> _Text under study_:
Reactive Programming using Reactive Values

If you’ve read previous posts about GUI programming in Haskell, you’ll know that reactive programming allows us to write simpler, less coupled controllers and to move much of our logic to the model of our applications. But how can we realise such stateful elements in Haskell? Meet Reactive Values.

Reactive Values

Reactive values are typed, read/write mutable values whose changes we can listen to. Let’s break that into four parts:

  • Typed: every reactive value has one, and only one type which corresponds to the type of elements it holds inside.
  • Read-only/write-only/read-write: every reactive value can be read, written or both, but not all reactive values can be read, and not all can be written to.
  • Mutable references: every reactive value behaves like a mutable reference. This is particularly important, because it breaks apart from FRP implementations. Reactive values are impure, stateful.
  • Change notification: reactive values allow us to react to changes to them. This will allow us to build a declarative layer in which reactive values depend on one another (and change notification will be hidden from us).

Examples

In the UI world, examples of RVs abound. Think of a text entry, for example. Its text could be held in a reactive RW String value, and whether it’s enabled or disabled, in a reactive RW Boolean value.

> _Exercise 1_: Retype the stretch of the post on reactive values from "If you’ve read" through "be written to.".
> _Exercise 2_: List the four parts into which the post on reactive values breaks its definition of reactive values, giving each by its bulleted heading.

> _Records from a dataset_:

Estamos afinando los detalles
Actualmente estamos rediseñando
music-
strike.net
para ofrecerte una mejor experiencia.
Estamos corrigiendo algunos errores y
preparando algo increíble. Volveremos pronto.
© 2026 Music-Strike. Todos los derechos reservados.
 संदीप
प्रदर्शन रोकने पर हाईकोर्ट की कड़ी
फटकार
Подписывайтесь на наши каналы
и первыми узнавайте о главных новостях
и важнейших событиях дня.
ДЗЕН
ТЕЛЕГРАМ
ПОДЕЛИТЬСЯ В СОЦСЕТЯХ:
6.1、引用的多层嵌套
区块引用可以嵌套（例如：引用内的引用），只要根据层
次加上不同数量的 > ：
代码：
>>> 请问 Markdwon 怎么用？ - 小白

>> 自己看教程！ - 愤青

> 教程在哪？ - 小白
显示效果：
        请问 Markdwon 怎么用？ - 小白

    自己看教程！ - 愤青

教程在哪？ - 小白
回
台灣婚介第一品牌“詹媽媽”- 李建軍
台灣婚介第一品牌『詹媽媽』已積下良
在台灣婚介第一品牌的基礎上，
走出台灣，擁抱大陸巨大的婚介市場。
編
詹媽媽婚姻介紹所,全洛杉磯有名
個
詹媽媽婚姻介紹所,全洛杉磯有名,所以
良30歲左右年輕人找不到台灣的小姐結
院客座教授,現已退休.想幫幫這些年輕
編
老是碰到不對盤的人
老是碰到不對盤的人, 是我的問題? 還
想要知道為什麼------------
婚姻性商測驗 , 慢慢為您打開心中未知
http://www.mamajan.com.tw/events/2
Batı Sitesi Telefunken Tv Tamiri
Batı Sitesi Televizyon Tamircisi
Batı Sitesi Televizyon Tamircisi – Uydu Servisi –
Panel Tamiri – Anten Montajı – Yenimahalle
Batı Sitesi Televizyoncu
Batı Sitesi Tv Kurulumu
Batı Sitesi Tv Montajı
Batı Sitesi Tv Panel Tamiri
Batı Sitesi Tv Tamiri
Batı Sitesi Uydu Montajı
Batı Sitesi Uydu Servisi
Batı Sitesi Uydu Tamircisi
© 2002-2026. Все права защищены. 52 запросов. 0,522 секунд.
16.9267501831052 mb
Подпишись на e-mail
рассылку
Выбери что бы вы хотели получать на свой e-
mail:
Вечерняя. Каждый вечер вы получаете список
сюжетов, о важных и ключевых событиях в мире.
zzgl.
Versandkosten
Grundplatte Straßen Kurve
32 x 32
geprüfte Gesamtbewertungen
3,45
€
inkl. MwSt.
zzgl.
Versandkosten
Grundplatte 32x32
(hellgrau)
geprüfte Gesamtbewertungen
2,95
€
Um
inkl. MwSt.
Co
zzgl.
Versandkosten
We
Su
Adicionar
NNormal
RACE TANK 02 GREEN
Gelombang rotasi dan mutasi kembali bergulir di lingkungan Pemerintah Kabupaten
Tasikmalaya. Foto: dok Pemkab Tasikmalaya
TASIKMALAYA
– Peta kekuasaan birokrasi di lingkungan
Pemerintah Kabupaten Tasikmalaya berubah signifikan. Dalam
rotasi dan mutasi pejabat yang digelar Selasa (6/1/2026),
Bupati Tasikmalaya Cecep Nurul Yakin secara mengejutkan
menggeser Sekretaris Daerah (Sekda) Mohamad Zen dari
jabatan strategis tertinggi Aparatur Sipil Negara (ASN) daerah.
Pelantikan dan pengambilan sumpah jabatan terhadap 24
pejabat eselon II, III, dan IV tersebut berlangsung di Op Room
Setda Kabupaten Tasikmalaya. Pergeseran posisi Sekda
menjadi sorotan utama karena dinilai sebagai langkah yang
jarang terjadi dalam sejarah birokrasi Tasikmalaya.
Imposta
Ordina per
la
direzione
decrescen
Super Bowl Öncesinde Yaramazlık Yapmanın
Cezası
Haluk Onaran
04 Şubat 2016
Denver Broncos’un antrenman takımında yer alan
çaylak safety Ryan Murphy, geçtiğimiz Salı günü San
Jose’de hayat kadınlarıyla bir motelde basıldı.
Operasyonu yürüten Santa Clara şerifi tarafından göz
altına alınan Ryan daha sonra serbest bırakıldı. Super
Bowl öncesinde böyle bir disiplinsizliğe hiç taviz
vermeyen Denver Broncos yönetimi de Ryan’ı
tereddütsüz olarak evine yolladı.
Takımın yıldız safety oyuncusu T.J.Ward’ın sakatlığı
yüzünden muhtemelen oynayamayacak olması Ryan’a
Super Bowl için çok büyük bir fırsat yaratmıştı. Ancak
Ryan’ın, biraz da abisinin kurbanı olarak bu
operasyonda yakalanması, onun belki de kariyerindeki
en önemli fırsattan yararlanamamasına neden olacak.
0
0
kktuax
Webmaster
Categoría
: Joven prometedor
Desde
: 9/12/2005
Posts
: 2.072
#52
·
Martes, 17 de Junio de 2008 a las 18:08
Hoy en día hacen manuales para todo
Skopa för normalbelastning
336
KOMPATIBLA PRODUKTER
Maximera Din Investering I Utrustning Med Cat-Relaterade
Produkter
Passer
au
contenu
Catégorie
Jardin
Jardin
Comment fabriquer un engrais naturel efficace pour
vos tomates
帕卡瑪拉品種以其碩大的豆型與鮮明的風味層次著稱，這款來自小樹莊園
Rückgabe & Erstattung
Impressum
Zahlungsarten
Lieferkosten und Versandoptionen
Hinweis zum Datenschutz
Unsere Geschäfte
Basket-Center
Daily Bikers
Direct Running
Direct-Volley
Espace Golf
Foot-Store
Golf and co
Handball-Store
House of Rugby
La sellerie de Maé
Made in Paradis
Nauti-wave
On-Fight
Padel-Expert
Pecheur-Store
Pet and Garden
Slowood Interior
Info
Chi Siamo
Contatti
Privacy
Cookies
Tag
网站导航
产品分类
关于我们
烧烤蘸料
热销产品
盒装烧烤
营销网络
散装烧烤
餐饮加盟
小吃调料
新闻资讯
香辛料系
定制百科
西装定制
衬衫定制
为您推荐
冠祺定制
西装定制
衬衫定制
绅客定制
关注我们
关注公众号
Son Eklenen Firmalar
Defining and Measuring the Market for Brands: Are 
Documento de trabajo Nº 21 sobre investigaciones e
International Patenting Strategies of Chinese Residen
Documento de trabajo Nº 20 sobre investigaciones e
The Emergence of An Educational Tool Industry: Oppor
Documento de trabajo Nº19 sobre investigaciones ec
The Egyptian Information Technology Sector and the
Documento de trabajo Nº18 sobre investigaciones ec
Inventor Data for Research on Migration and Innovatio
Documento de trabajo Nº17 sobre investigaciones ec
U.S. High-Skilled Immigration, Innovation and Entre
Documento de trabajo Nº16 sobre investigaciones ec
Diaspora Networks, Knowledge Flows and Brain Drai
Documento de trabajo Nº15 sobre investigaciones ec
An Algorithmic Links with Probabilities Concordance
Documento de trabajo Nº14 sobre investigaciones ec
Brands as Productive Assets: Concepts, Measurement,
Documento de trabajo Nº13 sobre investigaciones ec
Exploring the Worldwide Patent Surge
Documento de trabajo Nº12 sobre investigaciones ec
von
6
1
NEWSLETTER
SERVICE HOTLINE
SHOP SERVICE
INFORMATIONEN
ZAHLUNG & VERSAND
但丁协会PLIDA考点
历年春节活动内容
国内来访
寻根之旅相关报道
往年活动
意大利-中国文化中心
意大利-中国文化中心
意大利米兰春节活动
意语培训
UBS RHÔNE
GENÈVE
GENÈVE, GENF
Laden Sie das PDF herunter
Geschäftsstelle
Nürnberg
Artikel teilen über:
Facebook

> _Task result 1_:
If you’ve read previous posts about GUI programming in Haskell, you’ll know that reactive programming allows us to write simpler, less coupled controllers and to move much of our logic to the model of our applications. But how can we realise such stateful elements in Haskell? Meet Reactive Values.

Reactive Values

Reactive values are typed, read/write mutable values whose changes we can listen to. Let’s break that into four parts:

  • Typed: every reactive value has one, and only one type which corresponds to the type of elements it holds inside.
  • Read-only/write-only/read-write: every reactive value can be read, written or both, but not all reactive values can be read, and not all can be written to.

> _Task result 2_:
Typed
Read-only/write-only/read-write
Mutable references
Change notification